▶ TASK DIRECTIONS
The word "поддержку" marks the lines to keep; find each one in the data and copy it.

Rendered page images:
□ □ □ □ □ □ □

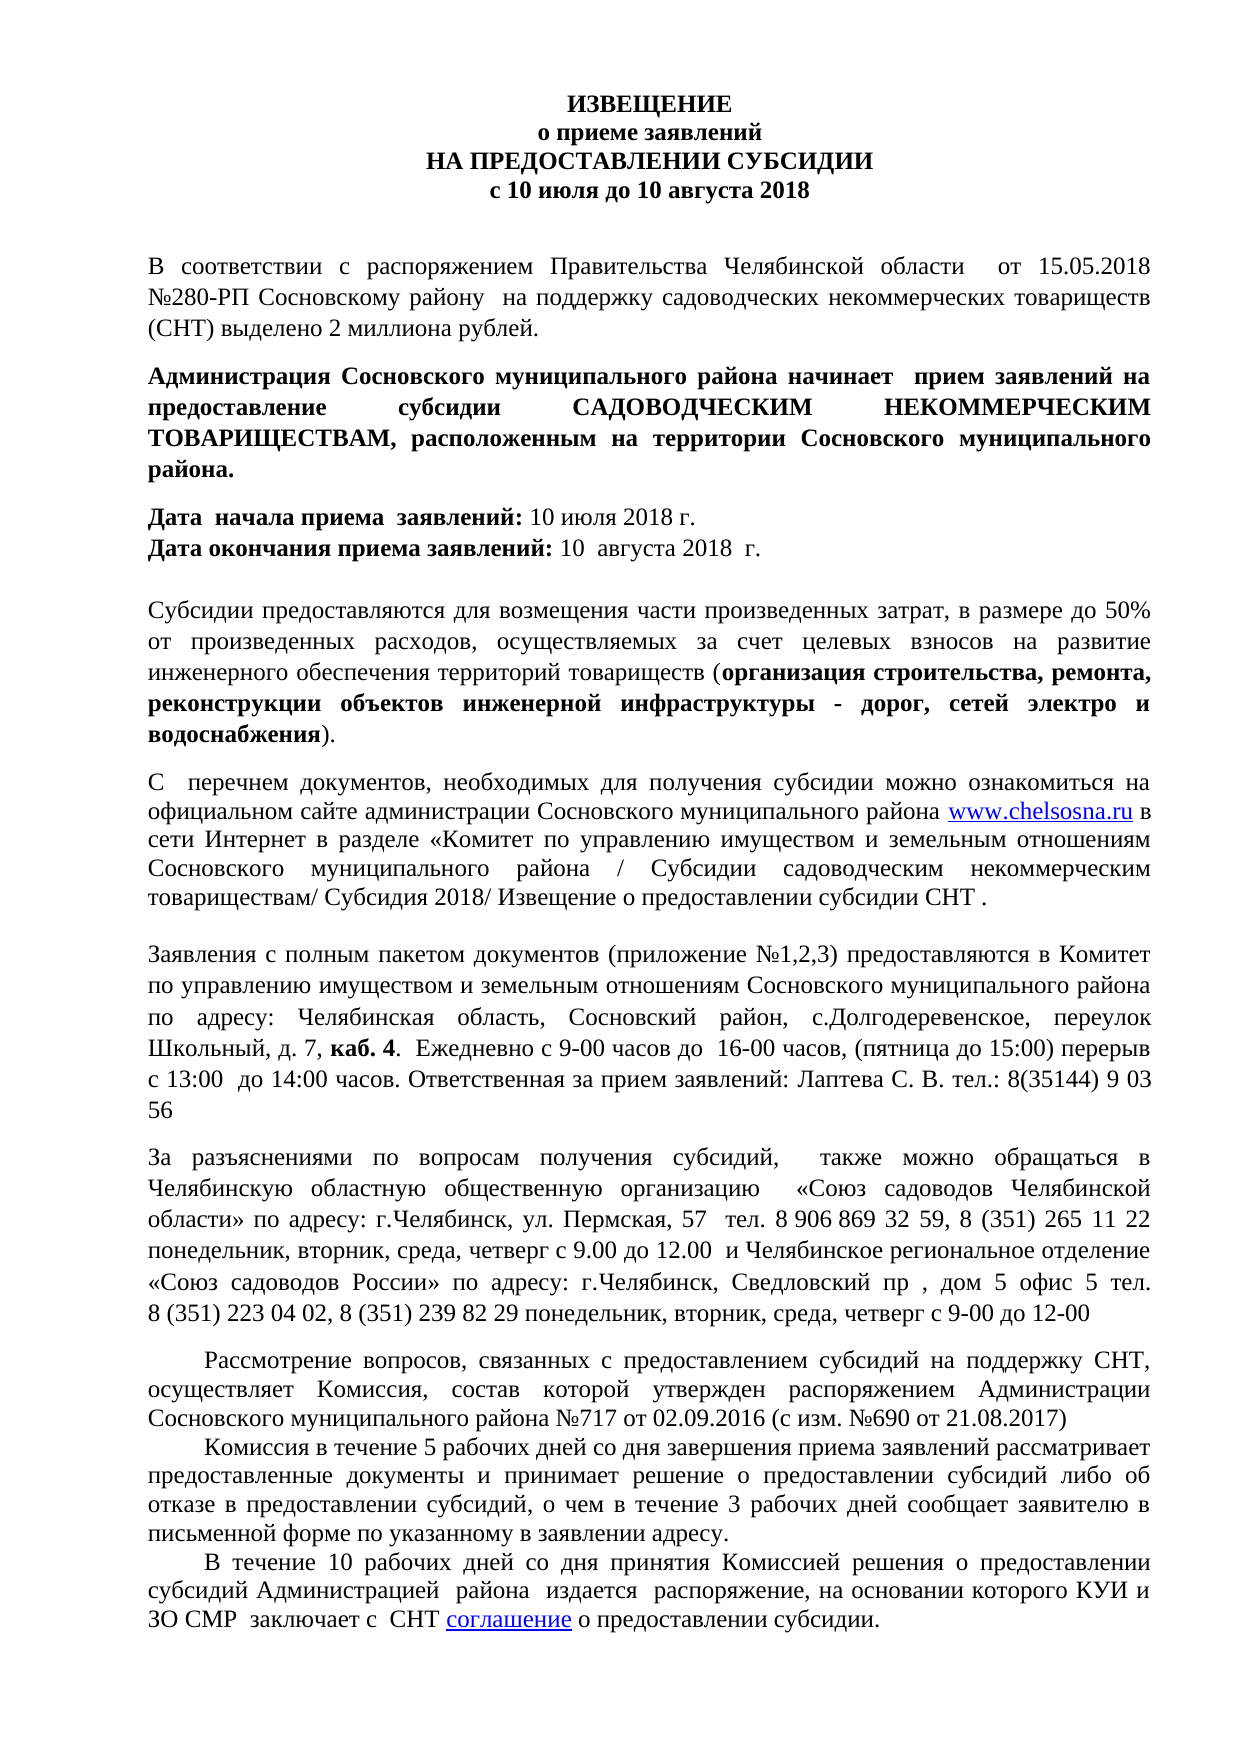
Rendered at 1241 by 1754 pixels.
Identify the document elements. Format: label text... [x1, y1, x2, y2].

text Дата начала приема заявлений: 10 июля 2018 г. [148, 502, 1152, 531]
text ИЗВЕЩЕНИЕ [148, 89, 1152, 117]
text Субсидии предоставляются для возмещения части произведенных затрат, в размере до 50% от произведенных расходов, осуществляемых за счет целевых взносов на развитие инженерного обеспечения территорий товариществ (организация строительства, ремонта, реконструкции объектов инженерной инфраструктуры - дорог, сетей электро и водоснабжения). [148, 595, 1152, 748]
text За разъяснениями по вопросам получения субсидий, также можно обращаться в Челябинскую областную общественную организацию «Союз садоводов Челябинской области» по адресу: г.Челябинск, ул. Пермская, 57 тел. 8 906 869 32 59, 8 (351) 265 11 22 понедельник, вторник, среда, четверг с 9.00 до 12.00 и Челябинское региональное отделение «Союз садоводов России» по адресу: г.Челябинск, Сведловский пр , дом 5 офис 5 тел. 8 (351) 223 04 02, 8 (351) 239 82 29 понедельник, вторник, среда, четверг с 9-00 до 12-00 [148, 1142, 1152, 1326]
text В соответствии с распоряжением Правительства Челябинской области от 15.05.2018 №280-РП Сосновскому району на поддержку садоводческих некоммерческих товариществ (СНТ) выделено 2 миллиона рублей. [148, 251, 1152, 342]
text НА ПРЕДОСТАВЛЕНИИ СУБСИДИИ [148, 146, 1152, 175]
text Дата окончания приема заявлений: 10 августа 2018 г. [148, 533, 1152, 562]
text Администрация Сосновского муниципального района начинает прием заявлений на предоставление субсидии САДОВОДЧЕСКИМ НЕКОММЕРЧЕСКИМ ТОВАРИЩЕСТВАМ, расположенным на территории Сосновского муниципального района. [148, 361, 1152, 483]
text Комиссия в течение 5 рабочих дней со дня завершения приема заявлений рассматривает предоставленные документы и принимает решение о предоставлении субсидий либо об отказе в предоставлении субсидий, о чем в течение 3 рабочих дней сообщает заявителю в письменной форме по указанному в заявлении адресу. [148, 1432, 1152, 1547]
text Заявления с полным пакетом документов (приложение №1,2,3) предоставляются в Комитет по управлению имуществом и земельным отношениям Сосновского муниципального района по адресу: Челябинская область, Сосновский район, с.Долгодеревенское, переулок Школьный, д. 7, каб. 4. Ежедневно с 9-00 часов до 16-00 часов, (пятница до 15:00) перерыв с 13:00 до 14:00 часов. Ответственная за прием заявлений: Лаптева С. В. тел.: 8(35144) 9 03 56 [148, 939, 1152, 1123]
text С перечнем документов, необходимых для получения субсидии можно ознакомиться на официальном сайте администрации Сосновского муниципального района www.chelsosna.ru в сети Интернет в разделе «Комитет по управлению имуществом и земельным отношениям Сосновского муниципального района / Субсидии садоводческим некоммерческим товариществам/ Субсидия 2018/ Извещение о предоставлении субсидии СНТ . [148, 767, 1152, 911]
text Рассмотрение вопросов, связанных с предоставлением субсидий на поддержку СНТ, осуществляет Комиссия, состав которой утвержден распоряжением Администрации Сосновского муниципального района №717 от 02.09.2016 (с изм. №690 от 21.08.2017) [148, 1345, 1152, 1432]
text о приеме заявлений [148, 117, 1152, 146]
text В течение 10 рабочих дней со дня принятия Комиссией решения о предоставлении субсидий Администрацией района издается распоряжение, на основании которого КУИ и ЗО СМР заключает с СНТ соглашение о предоставлении субсидии. [148, 1547, 1152, 1633]
text с 10 июля до 10 августа 2018 [148, 175, 1152, 204]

□ □ □ □ □ □ □

▶ RESPONSE BOX
text В соответствии с распоряжением Правительства Челябинской области от 15.05.2018 №280-РП Сосновскому району на поддержку садоводческих некоммерческих товариществ (СНТ) выделено 2 миллиона рублей. [148, 251, 1152, 342]
text Рассмотрение вопросов, связанных с предоставлением субсидий на поддержку СНТ, осуществляет Комиссия, состав которой утвержден распоряжением Администрации Сосновского муниципального района №717 от 02.09.2016 (с изм. №690 от 21.08.2017) [148, 1345, 1152, 1432]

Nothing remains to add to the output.